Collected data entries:
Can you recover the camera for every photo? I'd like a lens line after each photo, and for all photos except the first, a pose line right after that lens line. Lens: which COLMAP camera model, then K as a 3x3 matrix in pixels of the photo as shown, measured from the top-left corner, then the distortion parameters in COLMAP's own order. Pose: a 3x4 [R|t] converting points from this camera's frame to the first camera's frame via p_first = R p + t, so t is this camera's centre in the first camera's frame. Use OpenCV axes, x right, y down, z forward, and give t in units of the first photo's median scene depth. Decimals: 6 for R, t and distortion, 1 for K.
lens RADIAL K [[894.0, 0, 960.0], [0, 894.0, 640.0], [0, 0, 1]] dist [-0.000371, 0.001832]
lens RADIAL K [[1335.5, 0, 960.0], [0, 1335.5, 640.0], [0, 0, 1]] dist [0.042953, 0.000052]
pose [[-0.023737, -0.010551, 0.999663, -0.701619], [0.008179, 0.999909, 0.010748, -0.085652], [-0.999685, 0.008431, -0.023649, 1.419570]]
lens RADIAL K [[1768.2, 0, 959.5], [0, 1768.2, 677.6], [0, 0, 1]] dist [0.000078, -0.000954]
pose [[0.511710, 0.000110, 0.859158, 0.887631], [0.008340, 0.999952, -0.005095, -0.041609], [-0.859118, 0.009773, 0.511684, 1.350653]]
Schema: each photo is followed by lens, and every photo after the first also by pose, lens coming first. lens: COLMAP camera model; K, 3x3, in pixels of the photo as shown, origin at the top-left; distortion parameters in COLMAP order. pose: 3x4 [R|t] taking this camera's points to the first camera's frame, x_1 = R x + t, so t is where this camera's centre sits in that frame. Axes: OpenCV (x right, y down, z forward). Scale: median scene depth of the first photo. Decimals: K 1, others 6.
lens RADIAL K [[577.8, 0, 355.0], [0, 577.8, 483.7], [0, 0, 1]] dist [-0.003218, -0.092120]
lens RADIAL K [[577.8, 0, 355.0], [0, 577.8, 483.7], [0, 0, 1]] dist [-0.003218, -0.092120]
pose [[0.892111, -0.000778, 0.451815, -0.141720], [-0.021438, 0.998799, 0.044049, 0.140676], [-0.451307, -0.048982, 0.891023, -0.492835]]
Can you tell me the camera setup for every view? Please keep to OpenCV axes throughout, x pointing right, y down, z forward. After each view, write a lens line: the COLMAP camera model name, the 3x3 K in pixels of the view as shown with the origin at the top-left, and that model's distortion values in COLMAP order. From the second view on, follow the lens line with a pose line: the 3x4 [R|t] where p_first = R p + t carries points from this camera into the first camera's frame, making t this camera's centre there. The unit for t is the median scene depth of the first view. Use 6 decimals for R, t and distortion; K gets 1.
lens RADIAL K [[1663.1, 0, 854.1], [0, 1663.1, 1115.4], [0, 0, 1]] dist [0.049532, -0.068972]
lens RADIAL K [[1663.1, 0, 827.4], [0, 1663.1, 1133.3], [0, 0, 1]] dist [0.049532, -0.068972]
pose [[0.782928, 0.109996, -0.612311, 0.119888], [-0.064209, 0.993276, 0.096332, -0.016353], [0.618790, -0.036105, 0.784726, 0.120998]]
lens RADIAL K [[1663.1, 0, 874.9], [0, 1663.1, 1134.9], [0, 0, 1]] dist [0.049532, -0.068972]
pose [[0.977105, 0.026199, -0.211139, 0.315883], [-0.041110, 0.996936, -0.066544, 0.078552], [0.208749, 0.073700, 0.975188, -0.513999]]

### WHAT IS EXPECTED
Render the items from the line with "Schema: each photo" to the line with "-0.048982, 0.891023, -0.492835]]" as a two-column CSV headed input and output. Give one row per item, with the item's text and its answer each in a single quoted field and line breaks replaced by spaces.

### EXERCISE RESPONSE
input,output
"Schema: each photo is followed by lens, and every photo after the first also by pose, lens coming first. lens: COLMAP camera model; K, 3x3, in pixels of the photo as shown, origin at the top-left; distortion parameters in COLMAP order. pose: 3x4 [R|t] taking this camera's points to the first camera's frame, x_1 = R x + t, so t is where this camera's centre sits in that frame. Axes: OpenCV (x right, y down, z forward). Scale: median scene depth of the first photo. Decimals: K 1, others 6.","lens RADIAL K [[577.8, 0, 355.0], [0, 577.8, 483.7], [0, 0, 1]] dist [-0.003218, -0.092120] lens RADIAL K [[577.8, 0, 355.0], [0, 577.8, 483.7], [0, 0, 1]] dist [-0.003218, -0.092120] pose [[0.892111, -0.000778, 0.451815, -0.141720], [-0.021438, 0.998799, 0.044049, 0.140676], [-0.451307, -0.048982, 0.891023, -0.492835]]"